Coverage 'Goes Local' For Global RMs

For risk managers whose operations expand into Europe, cultural divides and differing levels of exposures aren't the only issues on their minds in the wake of a court ruling that may drive changes in the way they place insurance coverage.

A European Court of Justice ruling in June 2001--Kvaerner v. Staatssecretaris, referred to as "Kvaerner"--barred corporations from writing all of their European insurance coverage from any European Union country with the lowest taxes simply as a means of avoiding higher taxes in other EU countries where the company in question had significant exposures.

The court ruled that "within the European Union, insurance premium tax (IPT) must be paid in the country where the risk is located, even if the policyholder is a group (holding) company in another country," according to an analysis from Tax Notes International, a newsletter published by Tax Analysts, a nonprofit publisher in Falls Church, Va.

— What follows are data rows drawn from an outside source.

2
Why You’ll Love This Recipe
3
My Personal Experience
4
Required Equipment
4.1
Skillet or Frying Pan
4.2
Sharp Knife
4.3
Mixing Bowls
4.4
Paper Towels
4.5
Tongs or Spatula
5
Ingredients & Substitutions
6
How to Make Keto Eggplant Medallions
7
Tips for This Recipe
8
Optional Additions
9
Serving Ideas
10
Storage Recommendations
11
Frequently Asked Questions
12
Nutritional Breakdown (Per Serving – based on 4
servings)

"International groups should make note of that decision, as it could lay a trap for the unwary that take out worldwide insurance policies," the newsletter said.

Following that ruling, tax authorities in individual countries are becoming more savvy about global companies' efforts to minimize their insurance tax dollars around the world, brokers said.

That, combined with the spirit of Sarbanes-Oxley seeping steadily into the mindset of regulators and legislative bodies around the world, makes "going local" increasingly imperative, experts warn.

"Right now, probably the biggest issue out there is the use of global nonadmitted coverages," said Rich Yarborough, vice president of international risk at The Hylant Group, a Cleveland, Ohio-based insurance brokerage, referring to coverages ranging from property to general liability to directors and officers insurance.

(See related article on page 30 for further discussion of global D&O insurance.)

"Historically, a lot of that has been written from the United States," but all of that is changing now, Mr. Yarborough said.

"You have to be very careful not to create a tax situation where you could be fined or [where a] local management creates legal problems because you're perceived to be evading taxes," he said.

Meanwhile, "a consistent question that is being raised these days is compliance," according to Jim Gervang, vice president and corporate director of international risk services at Redwood City, Calif.-based ABD Insurance and Financial Services--a member of the Worldwide Broker Network, a grouping of 53 brokerage firms in close to 50 countries.

"Increasingly, U.S. companies want to understand what coverage they need to have by law in every country they're entering," said Mr. Gervang.

He noted, for example, a common thread in a lot countries--"where if you own or long-term lease an auto, your U.S. insurance policy won't cover that."

"So, now you see risk managers asking, 'What is the typical coverage that a company operating in this country buys? What are the limits?'"

"In some countries, you'll see companies buying an employers liability policy because employees have a right to sue you there; in other countries that exposure may already be covered by a workers' compensation policy," he said.

(Another network of international brokers is also available to help U.S.-based risk managers placing foreign exposures--Columbus, Ohio-based Assurex Global.)

Daniel P. Walsh, senior vice president and international practice leader at Wachovia Insurance Services in New York, said conversations with risk managers often move beyond discussions of legal requirements. "It's more and more prevalent for me to have a conversation about what is legally required in a country insurance-wise--what I call a 'bare-bones approach'--versus a standard local coverage," he said.

For example, he noted that while general liability coverage is rarely required from a statutory standpoint locally, "we'll recommend that our clients buy it so they maintain a good local standard."

Doug Fay, president of Globex International Group, said some countries are now requiring local coverages in areas where they previously didn't, such as D&O. "Nine months ago, the Philippines said, 'If you have to do any D&O, you have to do it with local coverage,'" he noted.

D&O coverage overseas is rapidly becoming a major local issue, Mr. Gervang agreed. "Firms should be considering local, admitted D&O policies in certain countries," he said. "Local, admitted policies are arranged for general liability cover and often employers liability cover outside of the United States as part of global insurance programs."

However, he noted that problems might arise managing other forms of liability. "In Brazil, for example, a director can potentially have his or her assets frozen if sued and there is not a local, admitted D&O policy in place," Mr. Gervang said.

Directors and officers in countries such as France and Italy have greater exposures based on the local systems and laws than those other countries, and these local managers often raise concerns about being covered under only a U.S.-based policy, he added.

"This issue has been raised over the years by a number of our WBN members and some our clients' international subsidiary management, but the concern regarding this exposure and situation has been steadily increasing in recent years," Mr. Gervang reported. "Insurance carriers such as Chubb and AIG are beginning to address this issue in their product offerings as well."

Another major network of international brokers is also available to help U.S.-based risk managers placing foreign exposures--Columbus, Ohio-based Assurex Global.